## Problems and tasks:
1: Rewrite the paragraph of the grant announcement that begins "This study aims to make the policy case" as a short bulleted list that keeps its main facts.
2: Answer these questions using the grant announcement, putting each answer on its own line and marking it with the same letter.
(a) On what date was the announcement published?
(b) Which company awarded the grants, and what is their combined total?
(c) What is Maranda C. Ward's faculty title?
3: Retype the part of the grant announcement that starts at "This study aims" and ends at "(BIPOC) and LGBTQIA+.".

SMHS Awarded Grants to Improve Cultural Responsiveness about HIV and COVID Screening

Professor Maranda Ward said the study aims to work toward health equity, attain health literacy.

September 30, 2022

Maranda Ward

SMHS professor Maranda C. Ward.

By Thomas Kohout

The George Washington University School of Medicine and Health Sciences under the leadership of Maranda C. Ward, Ed.D ’17, has been awarded a pair of grants totaling more than $816,000 from Gilead Sciences Inc., in support of an 18-month research-informed educational initiative, Two in One: HIV+COVID Screening and Testing Model.

This study aims to make the policy case for updating guidelines so that primary care practitioners can make HIV screening—and PrEP screening and HIV testing, as appropriate—routine for all patients while also screening for COVID vaccines and boosters in the same visit. The research themes will also be used to provide capacity building support for primary care practitioners to provide culturally responsive and nonjudgmental communication about HIV and COVID with patients who identify as Black, Indigenous or people of color (BIPOC) and LGBTQIA+.

“We built this national training model to reflect and meet the goals of the Healthy People 2030 initiative that outlines benchmarks to achieve health equity, eliminate health disparities and attain health literacy in the United States,” said Ward, assistant professor of clinical research and leadership.

## Collected data entries:
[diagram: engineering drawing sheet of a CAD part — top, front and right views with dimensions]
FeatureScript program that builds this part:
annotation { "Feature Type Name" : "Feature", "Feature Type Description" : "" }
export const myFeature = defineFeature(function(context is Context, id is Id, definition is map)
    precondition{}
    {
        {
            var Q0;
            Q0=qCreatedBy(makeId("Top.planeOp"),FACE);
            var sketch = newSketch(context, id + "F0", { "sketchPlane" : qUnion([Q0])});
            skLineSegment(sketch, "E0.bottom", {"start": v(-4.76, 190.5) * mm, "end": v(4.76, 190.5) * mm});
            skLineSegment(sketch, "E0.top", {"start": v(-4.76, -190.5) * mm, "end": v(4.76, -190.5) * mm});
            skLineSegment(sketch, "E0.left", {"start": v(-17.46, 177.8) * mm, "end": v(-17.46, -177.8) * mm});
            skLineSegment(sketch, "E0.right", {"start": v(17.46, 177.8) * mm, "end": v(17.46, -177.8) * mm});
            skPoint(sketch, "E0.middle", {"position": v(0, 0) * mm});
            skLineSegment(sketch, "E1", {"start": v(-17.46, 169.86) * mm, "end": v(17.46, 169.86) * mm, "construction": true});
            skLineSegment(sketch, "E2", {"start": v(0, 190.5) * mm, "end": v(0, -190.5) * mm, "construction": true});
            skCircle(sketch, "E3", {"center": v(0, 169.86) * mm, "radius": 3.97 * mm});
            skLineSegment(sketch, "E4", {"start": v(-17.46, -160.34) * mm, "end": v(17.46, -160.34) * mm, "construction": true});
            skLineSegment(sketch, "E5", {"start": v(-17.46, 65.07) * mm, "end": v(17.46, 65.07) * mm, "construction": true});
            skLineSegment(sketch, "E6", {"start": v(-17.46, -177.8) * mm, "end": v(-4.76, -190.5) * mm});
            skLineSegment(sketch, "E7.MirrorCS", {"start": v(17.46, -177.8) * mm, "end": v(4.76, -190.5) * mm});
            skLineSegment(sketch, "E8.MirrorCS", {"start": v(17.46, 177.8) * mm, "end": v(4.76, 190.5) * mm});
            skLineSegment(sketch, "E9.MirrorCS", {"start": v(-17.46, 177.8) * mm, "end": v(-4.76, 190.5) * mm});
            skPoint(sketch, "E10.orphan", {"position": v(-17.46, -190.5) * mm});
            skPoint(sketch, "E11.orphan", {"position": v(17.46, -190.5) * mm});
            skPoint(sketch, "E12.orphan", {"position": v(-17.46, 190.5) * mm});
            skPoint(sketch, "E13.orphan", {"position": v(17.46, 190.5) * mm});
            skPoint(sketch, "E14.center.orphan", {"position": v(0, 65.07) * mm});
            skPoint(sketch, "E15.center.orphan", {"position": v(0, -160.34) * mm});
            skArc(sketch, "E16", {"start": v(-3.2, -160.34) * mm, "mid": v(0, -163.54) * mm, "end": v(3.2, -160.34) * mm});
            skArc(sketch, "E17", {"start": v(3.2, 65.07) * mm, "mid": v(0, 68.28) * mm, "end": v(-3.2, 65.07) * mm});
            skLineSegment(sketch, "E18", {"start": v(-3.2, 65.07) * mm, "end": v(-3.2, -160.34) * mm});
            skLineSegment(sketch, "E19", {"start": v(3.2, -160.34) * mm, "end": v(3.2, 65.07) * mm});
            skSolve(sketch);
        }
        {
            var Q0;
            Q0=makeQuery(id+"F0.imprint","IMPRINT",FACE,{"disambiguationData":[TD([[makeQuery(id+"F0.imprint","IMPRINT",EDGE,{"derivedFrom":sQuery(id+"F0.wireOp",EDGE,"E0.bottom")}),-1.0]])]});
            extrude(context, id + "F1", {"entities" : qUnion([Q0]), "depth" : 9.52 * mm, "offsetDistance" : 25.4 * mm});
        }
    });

## Exercise answers:
1:
- The study aims to make the policy case for updating guidelines so that primary care practitioners routinely provide HIV screening (with PrEP screening and HIV testing as appropriate) for all patients.
- In the same visit, practitioners would also screen for COVID vaccines and boosters.
- The research themes will support capacity building for primary care practitioners.
- That support will help them communicate about HIV and COVID in a culturally responsive, nonjudgmental way with patients who identify as BIPOC and LGBTQIA+.

2:
(a) September 30, 2022
(b) Gilead Sciences Inc.; more than $816,000
(c) Assistant professor of clinical research and leadership

3:
This study aims to make the policy case for updating guidelines so that primary care practitioners can make HIV screening—and PrEP screening and HIV testing, as appropriate—routine for all patients while also screening for COVID vaccines and boosters in the same visit. The research themes will also be used to provide capacity building support for primary care practitioners to provide culturally responsive and nonjudgmental communication about HIV and COVID with patients who identify as Black, Indigenous or people of color (BIPOC) and LGBTQIA+.